TextFromImage

A powerful Python library for obtaining detailed descriptions of images using various AI models including OpenAI's GPT models, Azure OpenAI, and Anthropic Claude. Perfect for applications requiring image understanding, accessibility features, and content analysis. Supports both local files and URLs, with batch processing capabilities.
🌟 Key Features
- 🤖 Multiple AI Providers: Support for OpenAI, Azure OpenAI, and Anthropic Claude
- 🌐 Flexible Input: Support for both URLs and local file paths
- 📦 Batch Processing: Process multiple images (up to 20) concurrently
- 🔄 Flexible Integration: Easy-to-use API with multiple initialization options
- 🎯 Custom Prompting: Configurable prompts for targeted descriptions
- 🔑 Secure Authentication: Multiple authentication methods including environment variables
- 🛠️ Model Selection: Support for different model versions and configurations
- 📝 Type Hints: Full typing support for better development experience
📦 Installation
pip install textfromimage
pip install textfromimage[azure]
pip install textfromimage[all]
🚀 Quick Start
import textfromimage
textfromimage.openai.init(api_key="your-openai-api-key")
image_url = 'https://example.com/image.jpg'
local_image = '/path/to/local/image.jpg'
url_description = textfromimage.openai.get_description(image_path=image_url)
local_description = textfromimage.openai.get_description(image_path=local_image)
image_paths = [
'https://example.com/image1.jpg',
'/path/to/local/image2.jpg',
'https://example.com/image3.jpg'
]
batch_results = textfromimage.openai.get_description_batch(
image_paths=image_paths,
concurrent_limit=3
)
for result in batch_results:
if result.success:
print(f"Success for {result.image_path}: {result.description}")
else:
print(f"Failed for {result.image_path}: {result.error}")
💡 Advanced Usage
🤖 Multiple Provider Support
textfromimage.claude.init(api_key="your-anthropic-api-key")
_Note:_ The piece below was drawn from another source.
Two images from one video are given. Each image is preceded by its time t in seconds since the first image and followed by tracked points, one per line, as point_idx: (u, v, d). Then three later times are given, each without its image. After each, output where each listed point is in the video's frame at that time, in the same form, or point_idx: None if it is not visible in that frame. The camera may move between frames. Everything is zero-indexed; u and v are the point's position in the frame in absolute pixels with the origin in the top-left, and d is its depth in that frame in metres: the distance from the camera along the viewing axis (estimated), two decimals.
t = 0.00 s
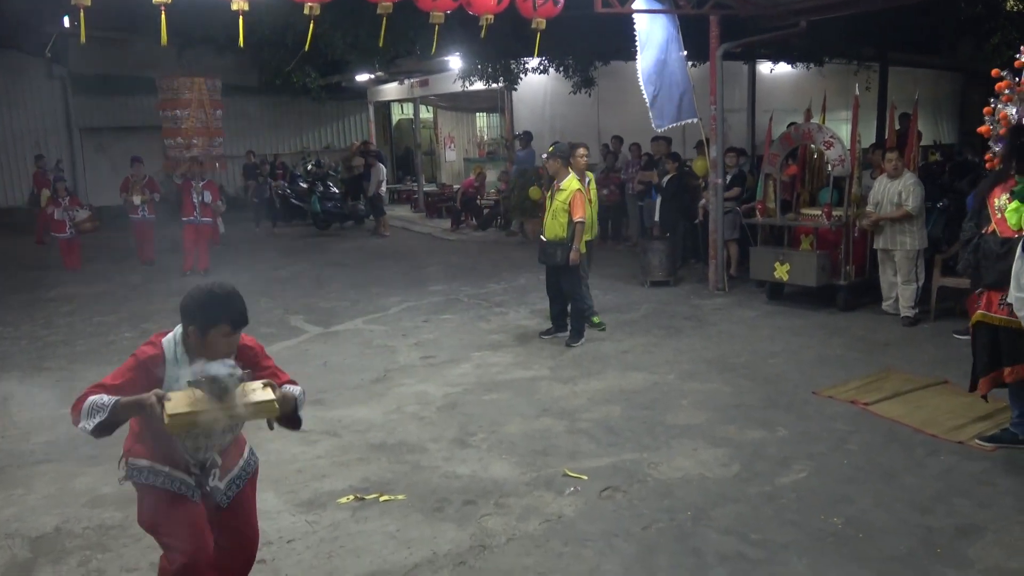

claude_description = textfromimage.claude.get_description(
image_path=image_path,
model="claude-3-sonnet-20240229"
)
claude_results = textfromimage.claude.get_description_batch(
image_paths=image_paths,
model="claude-3-sonnet-20240229",
concurrent_limit=3
)
textfromimage.azure_openai.init(
api_key="your-azure-openai-api-key",
api_base="https://your-azure-endpoint.openai.azure.com/",
deployment_name="your-deployment-name"
)
azure_description = textfromimage.azure_openai.get_description(
image_path=image_path,
system_prompt="Analyze this image in detail"
)
azure_results = textfromimage.azure_openai.get_description_batch(
image_paths=image_paths,
system_prompt="Analyze each image in detail",
concurrent_limit=3
)
🔧 Configuration Options
import os
os.environ['OPENAI_API_KEY'] = 'your-openai-api-key'
os.environ['ANTHROPIC_API_KEY'] = 'your-anthropic-api-key'
os.environ['AZURE_OPENAI_API_KEY'] = 'your-azure-openai-api-key'
os.environ['AZURE_OPENAI_ENDPOINT'] = 'your-azure-endpoint'
os.environ['AZURE_OPENAI_DEPLOYMENT'] = 'your-deployment-name'
batch_results = textfromimage.openai.get_description_batch(
image_paths=image_paths,
model='gpt-4-vision-preview',
prompt="Describe the main elements of each image",
max_tokens=300,
concurrent_limit=5
)
📋 Parameters and Types
def get_description(
image_path: str,
prompt: str = "What's in this image?",
max_tokens: int = 300,
model: str = "gpt-4-vision-preview"
) -> str: ...
@dataclass
class BatchResult:
success: bool
description: Optional[str]
error: Optional[str]
image_path: str
def get_description_batch(
image_paths: List[str],
prompt: str = "What's in this image?",
max_tokens: int = 300,
model: str = "gpt-4-vision-preview",
concurrent_limit: int = 3
) -> List[BatchResult]: ...
🔍 Error Handling
from textfromimage.utils import BatchResult
try:
description = textfromimage.openai.get_description(image_path=image_path)
except ValueError as e:
print(f"Image processing error: {e}")
except RuntimeError as e:
print(f"API error: {e}")
results = textfromimage.openai.get_description_batch(image_paths)
successful = [r for r in results if r.success]
failed = [r for r in results if not r.success]
for result in failed:
print(f"Failed to process {result.image_path}: {result.error}")
🤝 Contributing
We welcome contributions! Here's how you can help:
- Fork the repository
- Create your feature branch (
git checkout -b feature/AmazingFeature
)
- Commit your changes (
git commit -m 'Add some AmazingFeature'
)
- Push to the branch (
git push origin feature/AmazingFeature
)
- Open a Pull Request
📝 License
This project is licensed under the MIT License - see the LICENSE file for details.